Good points, Cindy. I've been working on all three in my WIP. My two CPs are great at using ROPs (read-on prompts) at the end of their chapters, and I've been learning from them. I use real towns as the settings for my historicals and love bringing them to life. The research is fun, too.

Mary Vee said...

Thanks, Cindy.
Great tips:)

Cindy R. Wilson said...

Julia, a setting class sounds so helpful. There are people who write setting so seamlessly you hardly notice how effective the setting is unless you think about it. A great gift to have, I think :)

Cindy R. Wilson said...

Keli, I'm still amazed at how much research historical writers have to do and how well they can bring a time period and place to life. ROPs are such great tools to utilize, and definitely something I can work on myself. Thanks!

Cindy R. Wilson said...

Hi Mary! I'm learning from this series myself, trying to take each element and apply it to my story as much as possible during my first draft. Hope it helps :) Have a great weekend!

Beth K. Vogt said...

As a journalist who had all the adjectives beat out of her by my college professors, I tend to skimp on certain details like setting. I figure that I can write a basic idea and let the reader figure the rest out.
Wrong.
So I'm using a tip from Susan May Warren. Before I create a scene, I take time to write out what my character would experience in the scene through her five senses.

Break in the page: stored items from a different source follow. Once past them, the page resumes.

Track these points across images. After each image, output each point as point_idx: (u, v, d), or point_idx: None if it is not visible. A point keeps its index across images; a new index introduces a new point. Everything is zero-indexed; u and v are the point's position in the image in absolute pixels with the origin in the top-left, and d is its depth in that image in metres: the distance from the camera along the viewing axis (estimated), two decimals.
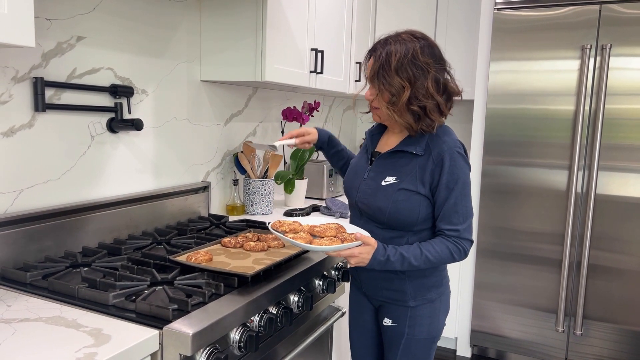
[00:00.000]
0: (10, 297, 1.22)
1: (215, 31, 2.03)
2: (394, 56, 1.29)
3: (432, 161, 1.34)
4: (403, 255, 1.31)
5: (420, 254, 1.32)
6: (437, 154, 1.34)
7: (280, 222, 1.43)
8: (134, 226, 1.77)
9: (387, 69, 1.30)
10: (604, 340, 2.61)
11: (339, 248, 1.27)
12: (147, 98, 1.84)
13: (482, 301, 2.86)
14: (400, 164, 1.39)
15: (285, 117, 2.50)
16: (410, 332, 1.43)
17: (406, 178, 1.36)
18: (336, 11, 2.57)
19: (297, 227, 1.41)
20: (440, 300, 1.45)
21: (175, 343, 1.05)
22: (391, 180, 1.38)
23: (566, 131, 2.58)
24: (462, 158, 1.35)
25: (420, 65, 1.30)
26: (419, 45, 1.31)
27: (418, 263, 1.32)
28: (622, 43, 2.43)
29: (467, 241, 1.35)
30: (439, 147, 1.34)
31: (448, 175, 1.32)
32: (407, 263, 1.31)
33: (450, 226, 1.34)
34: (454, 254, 1.34)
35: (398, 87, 1.29)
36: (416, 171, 1.35)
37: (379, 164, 1.43)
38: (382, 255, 1.30)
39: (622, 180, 2.49)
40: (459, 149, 1.35)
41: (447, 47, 3.10)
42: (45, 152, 1.49)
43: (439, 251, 1.33)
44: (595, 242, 2.57)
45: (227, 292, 1.27)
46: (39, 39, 1.43)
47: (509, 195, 2.73)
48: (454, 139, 1.37)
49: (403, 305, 1.44)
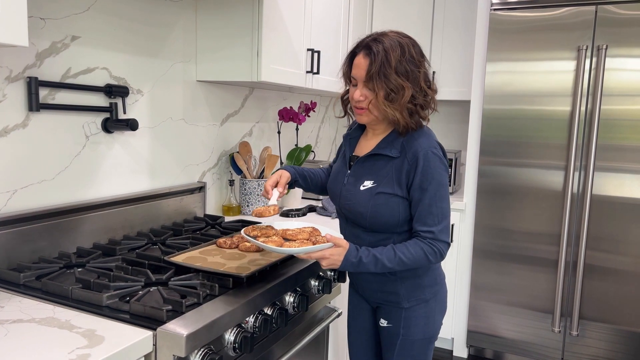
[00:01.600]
0: (3, 298, 1.21)
1: (211, 31, 2.02)
2: (393, 53, 1.28)
3: (407, 162, 1.33)
4: (376, 256, 1.29)
5: (394, 255, 1.30)
6: (411, 155, 1.32)
7: (253, 227, 1.41)
8: (129, 227, 1.76)
9: (388, 67, 1.27)
10: (600, 340, 2.61)
11: (309, 250, 1.25)
12: (143, 98, 1.83)
13: (478, 302, 2.86)
14: (377, 168, 1.38)
15: (282, 118, 2.50)
16: (406, 333, 1.43)
17: (383, 181, 1.35)
18: (333, 11, 2.56)
19: (268, 232, 1.39)
20: (436, 299, 1.44)
21: (169, 344, 1.05)
22: (369, 185, 1.37)
23: (562, 132, 2.58)
24: (438, 159, 1.33)
25: (415, 62, 1.30)
26: (410, 43, 1.31)
27: (392, 265, 1.30)
28: (618, 44, 2.43)
29: (443, 243, 1.34)
30: (414, 148, 1.33)
31: (421, 175, 1.31)
32: (381, 265, 1.30)
33: (425, 227, 1.32)
34: (429, 256, 1.32)
35: (398, 85, 1.28)
36: (392, 174, 1.34)
37: (357, 169, 1.42)
38: (354, 257, 1.28)
39: (618, 180, 2.50)
40: (434, 150, 1.33)
41: (444, 47, 3.10)
42: (39, 152, 1.48)
43: (413, 253, 1.31)
44: (591, 242, 2.57)
45: (222, 292, 1.27)
46: (33, 38, 1.43)
47: (505, 195, 2.73)
48: (431, 139, 1.35)
49: (397, 307, 1.43)
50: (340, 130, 3.58)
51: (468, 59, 3.02)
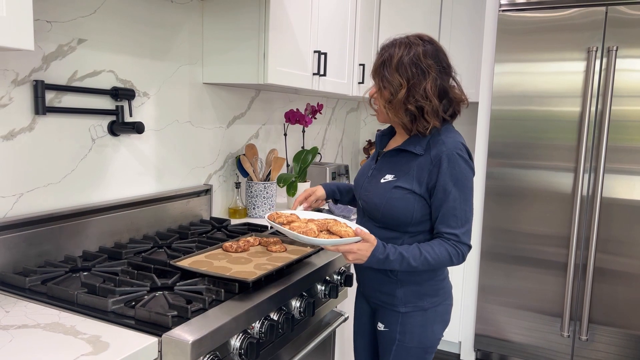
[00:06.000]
0: (9, 302, 1.21)
1: (218, 33, 2.01)
2: (397, 54, 1.31)
3: (430, 161, 1.33)
4: (402, 254, 1.29)
5: (419, 254, 1.30)
6: (435, 154, 1.32)
7: (278, 214, 1.40)
8: (135, 230, 1.76)
9: (388, 66, 1.32)
10: (610, 345, 2.58)
11: (338, 242, 1.25)
12: (149, 101, 1.82)
13: (486, 305, 2.84)
14: (400, 163, 1.39)
15: (288, 120, 2.49)
16: (402, 338, 1.41)
17: (403, 176, 1.36)
18: (339, 13, 2.55)
19: (295, 219, 1.38)
20: (435, 310, 1.42)
21: (175, 351, 1.04)
22: (389, 178, 1.38)
23: (572, 133, 2.55)
24: (463, 160, 1.32)
25: (422, 67, 1.30)
26: (423, 48, 1.31)
27: (417, 264, 1.30)
28: (629, 45, 2.40)
29: (465, 246, 1.34)
30: (438, 147, 1.33)
31: (445, 177, 1.30)
32: (406, 263, 1.29)
33: (449, 229, 1.32)
34: (452, 258, 1.32)
35: (397, 85, 1.30)
36: (414, 170, 1.35)
37: (382, 163, 1.45)
38: (382, 254, 1.28)
39: (629, 182, 2.46)
40: (459, 151, 1.32)
41: (452, 48, 3.07)
42: (45, 156, 1.48)
43: (438, 253, 1.31)
44: (601, 245, 2.54)
45: (228, 298, 1.26)
46: (39, 41, 1.42)
47: (513, 197, 2.71)
48: (456, 140, 1.35)
49: (394, 310, 1.42)
50: (347, 132, 3.57)
51: (475, 61, 3.00)
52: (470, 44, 3.02)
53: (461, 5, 3.02)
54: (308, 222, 1.35)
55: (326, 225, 1.34)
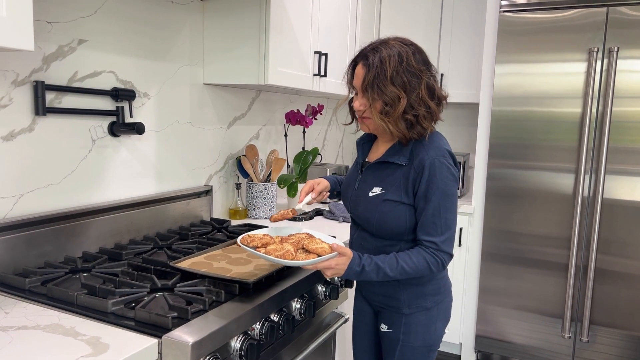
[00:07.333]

What would she see, touch, smell, hear, taste? This helps me jump-start the setting and then I can develop it as I write the scene.

Cindy R. Wilson said...

Oh, Beth! I did the journalism thing in school, too, and I definitely skimp on the details in setting...and everything else :) That tips is an excellent one! What a great way to incorporate senses and details into a scene that we never would have thought of before. Thanks for sharing your tip!

Sarah Forgrave said...

Excellent tips, Cindy! I'm still working on establishing setting better. I've always been afraid of overdoing it, but then I tend to go the opposite extreme and not give enough details. Some of the tips in these comments are great too!

Cindy R. Wilson said...

I agree, Sarah, some of the tips in the comments are great. I love learning other writers secrets, some of them are so simple and soooo helpful!

Have a great weekend!

Jeanne T said...

I'm finally getting a chance to sit down and read. I've enjoyed the posts I've "caught" this week. :) As for setting, I haven't been writing for long, but at the beginning of a scene, I close my eyes and try to see what the character would see from where he/she is standing at the beginning of the scene. I try to incorporate all five senses. Again, I haven't been writing for very long, but this has helped me to see the setting my characters are in. :) I appreciate all you aspiring authors share on your blog, and I love reading everyone's comments too. :) I'm learning so much.